Quote from peterfigliozzi:
No doubt, Ditch, but my conclusion is still the hard truth: *if* a trader is going to go for the smaller moves he *must* buy at the bid and sell at the ask.
Personally, I don't want to mess with that extra complication, and am sticking with the 10+ moves.
Good points Pete. I tend to agree with the conclusion. But when you start focusing on the 10 point moves *exclusively* it necessitates having a full understanding of exactly how many of these moves occur in a day, and if you have setups that are capable of exploiting these moves profitably.
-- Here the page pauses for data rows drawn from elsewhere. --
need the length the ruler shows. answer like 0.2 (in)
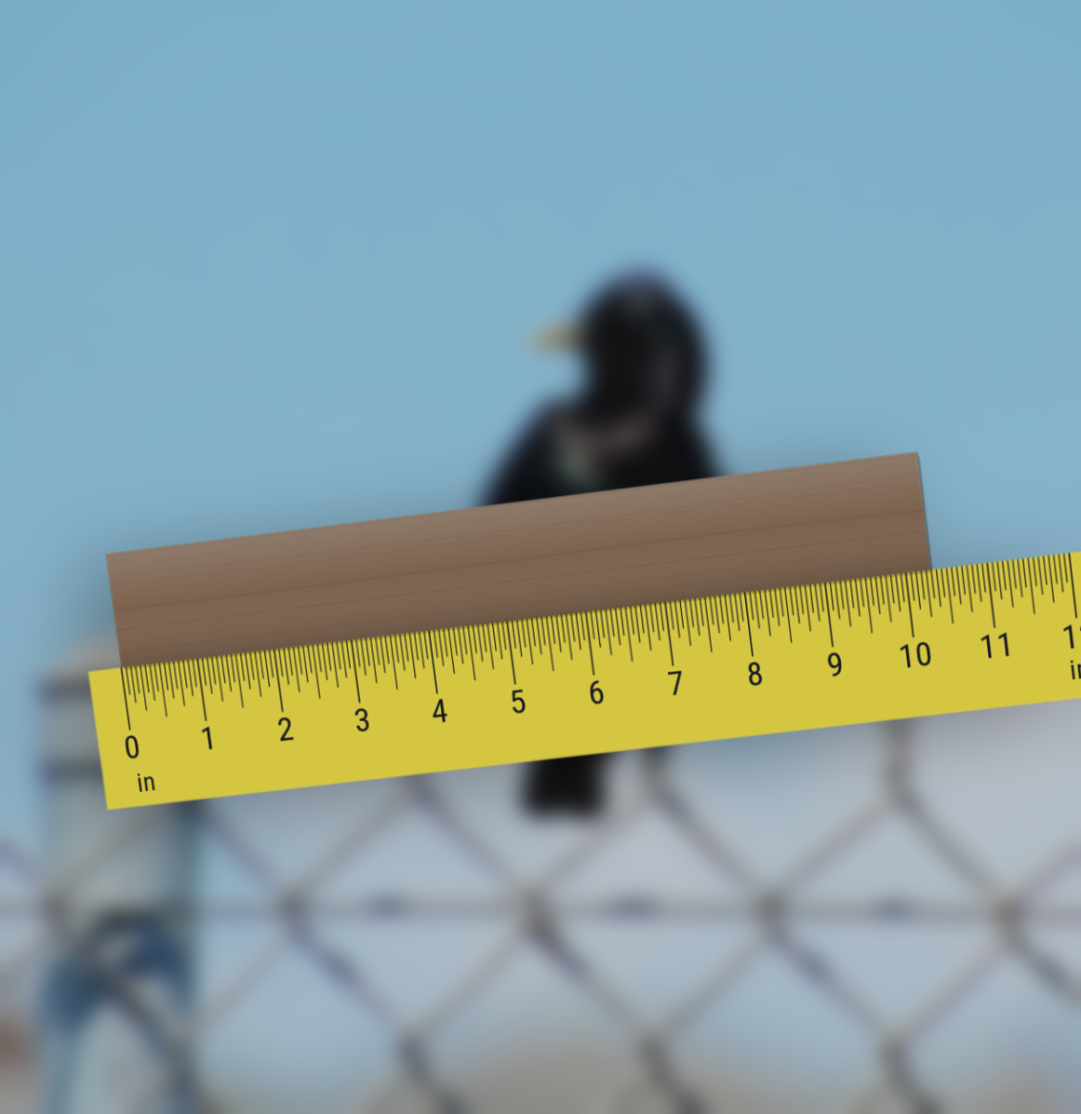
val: 10.3125 (in)
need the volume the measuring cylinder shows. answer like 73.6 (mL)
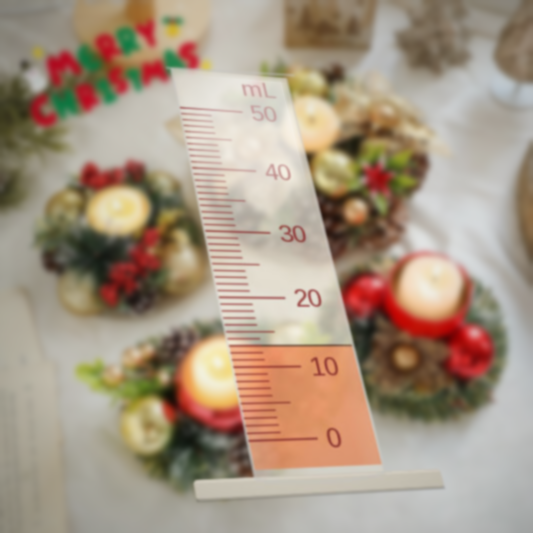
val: 13 (mL)
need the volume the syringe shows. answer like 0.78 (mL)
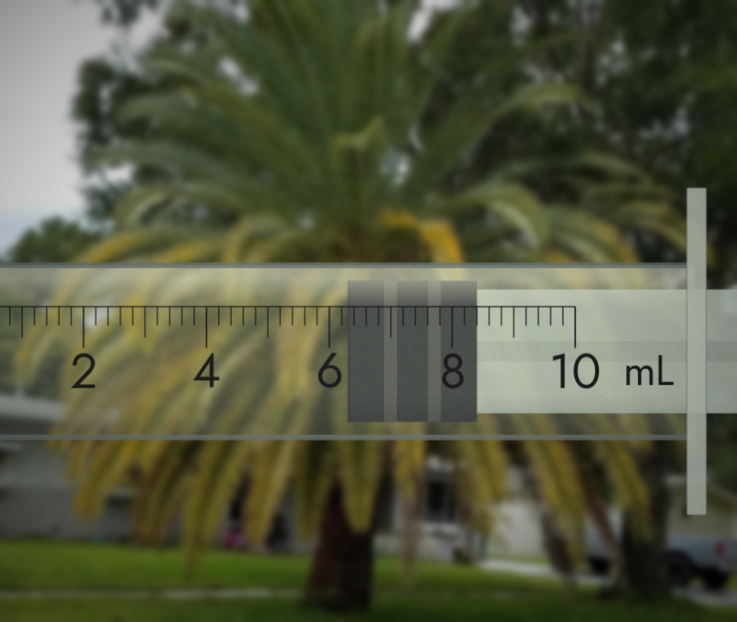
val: 6.3 (mL)
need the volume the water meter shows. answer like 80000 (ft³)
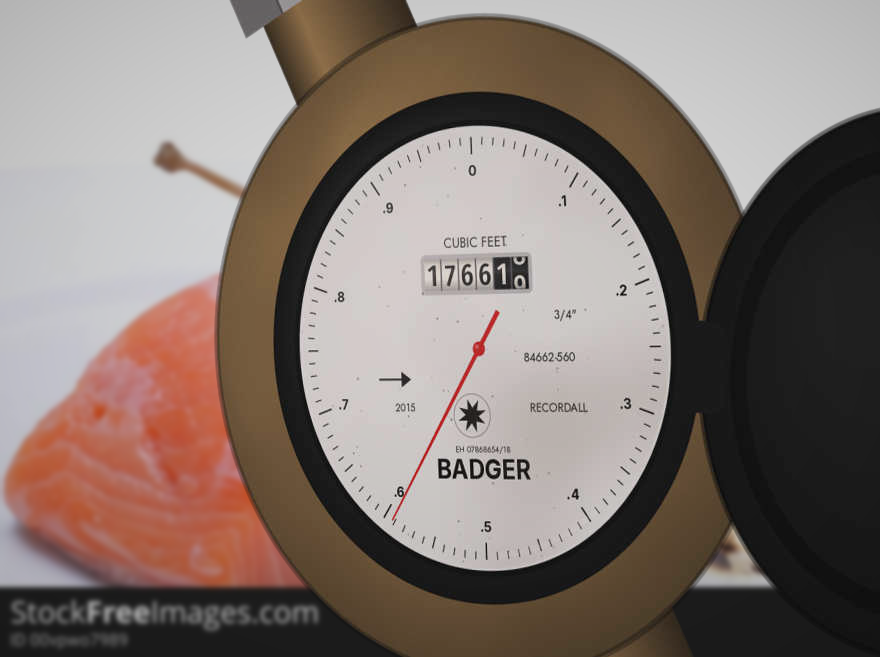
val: 176618.59 (ft³)
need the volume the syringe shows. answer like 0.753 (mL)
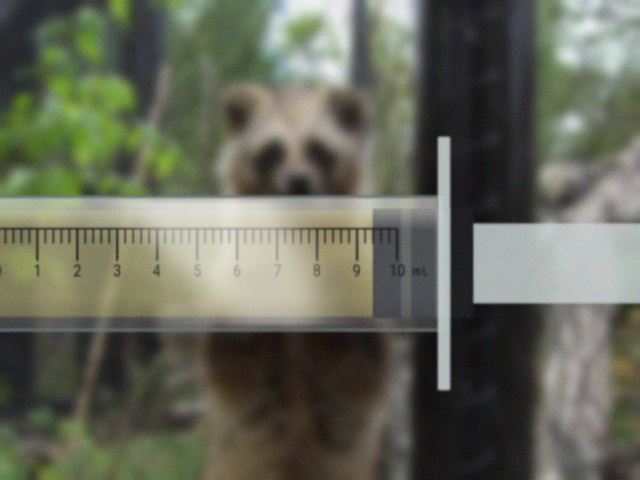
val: 9.4 (mL)
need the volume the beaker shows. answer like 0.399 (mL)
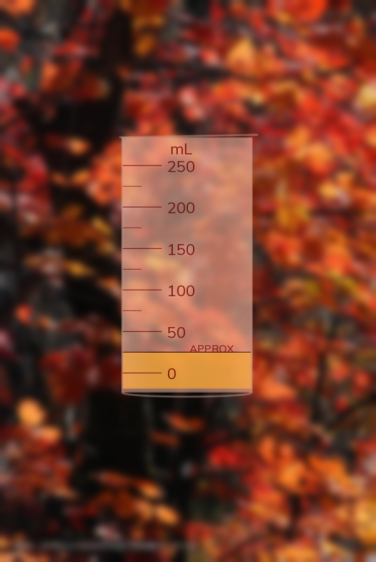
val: 25 (mL)
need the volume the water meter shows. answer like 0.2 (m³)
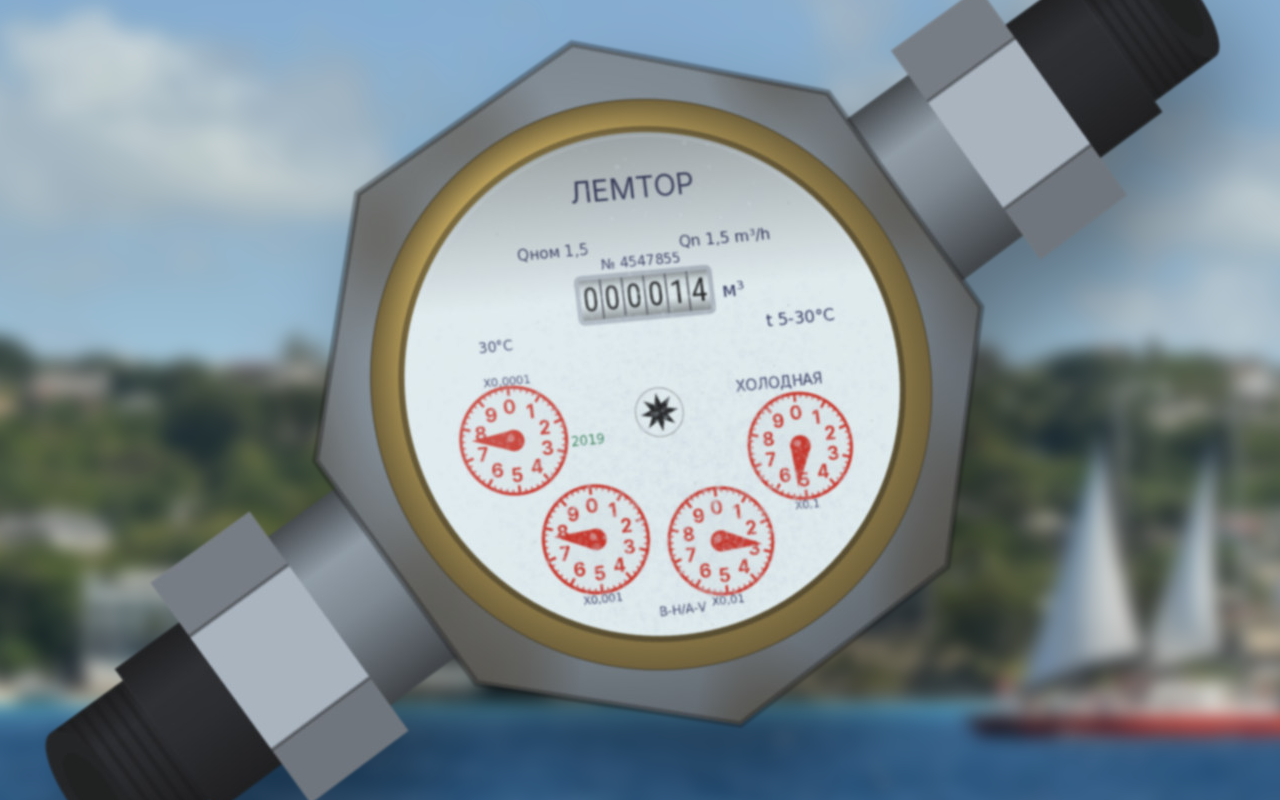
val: 14.5277 (m³)
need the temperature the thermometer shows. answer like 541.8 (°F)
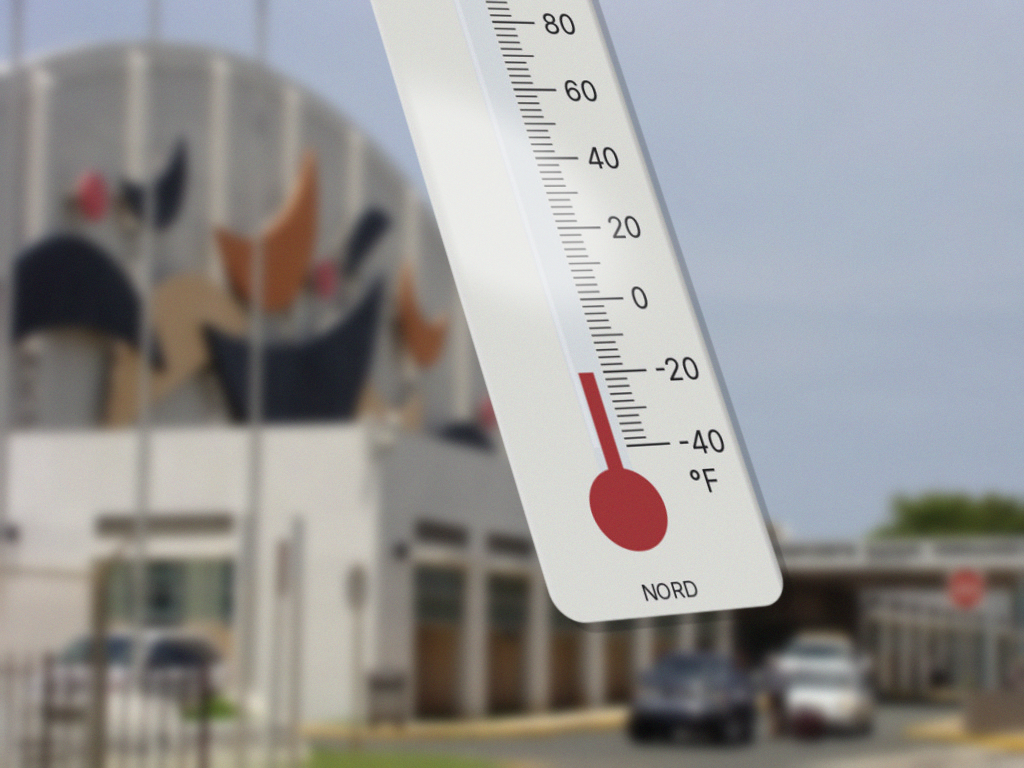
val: -20 (°F)
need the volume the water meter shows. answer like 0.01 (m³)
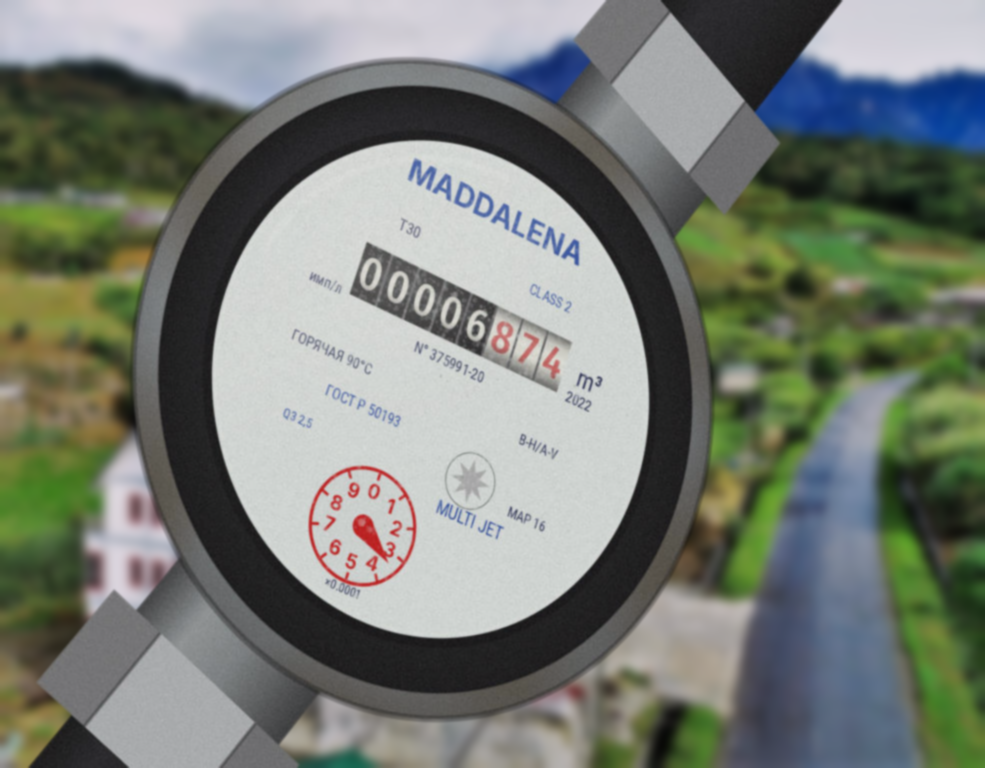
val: 6.8743 (m³)
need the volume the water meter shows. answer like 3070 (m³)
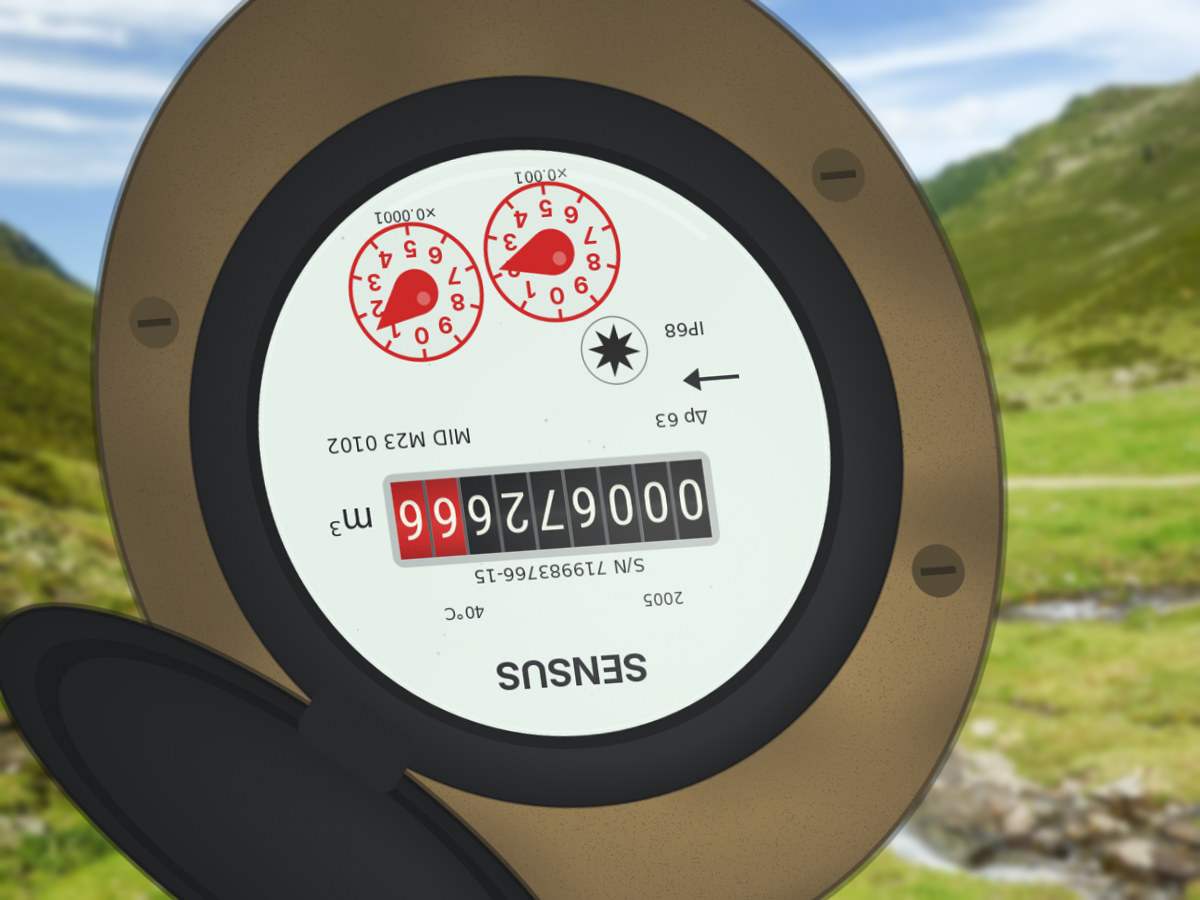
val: 6726.6621 (m³)
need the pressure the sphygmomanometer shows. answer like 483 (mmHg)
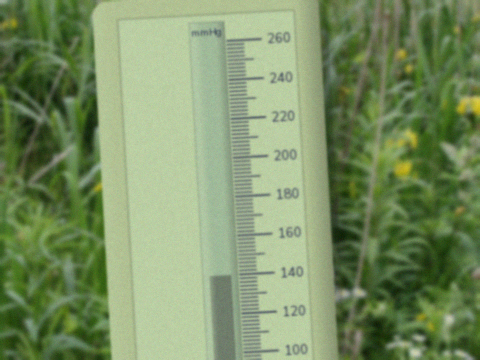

For instance, Friday's 10+ moves are as follows:
-17, +21, -11, +15.5
Whereas Thursday's 10+ moves are as follows:
+17, -12.5, +12
Here are Wednesday's 10+ moves:
-12, +16.5, -13.5
So as you can see, there are really only a few or handful of opportunities that fit this criteria on the NQ that occur on an intraday basis. Of course, just netting out on only one of these moves on a daily basis would be a good return by most people's standards, it gets more complicated when you not only factor in the bid/ask spread, but also the distance between the extremes of these moves, and where you are actually able to get an entry fill / exit fill based on the signals your method is giving. If you take 3-5 points out of each of the given 10 point+ moves on a given day, then you do very well, but there is also the pesky problem with losses eating into that total.
This is the reason why trading, for the most part, is a grind it out game, with the occasional "runner" that pads the bottom line.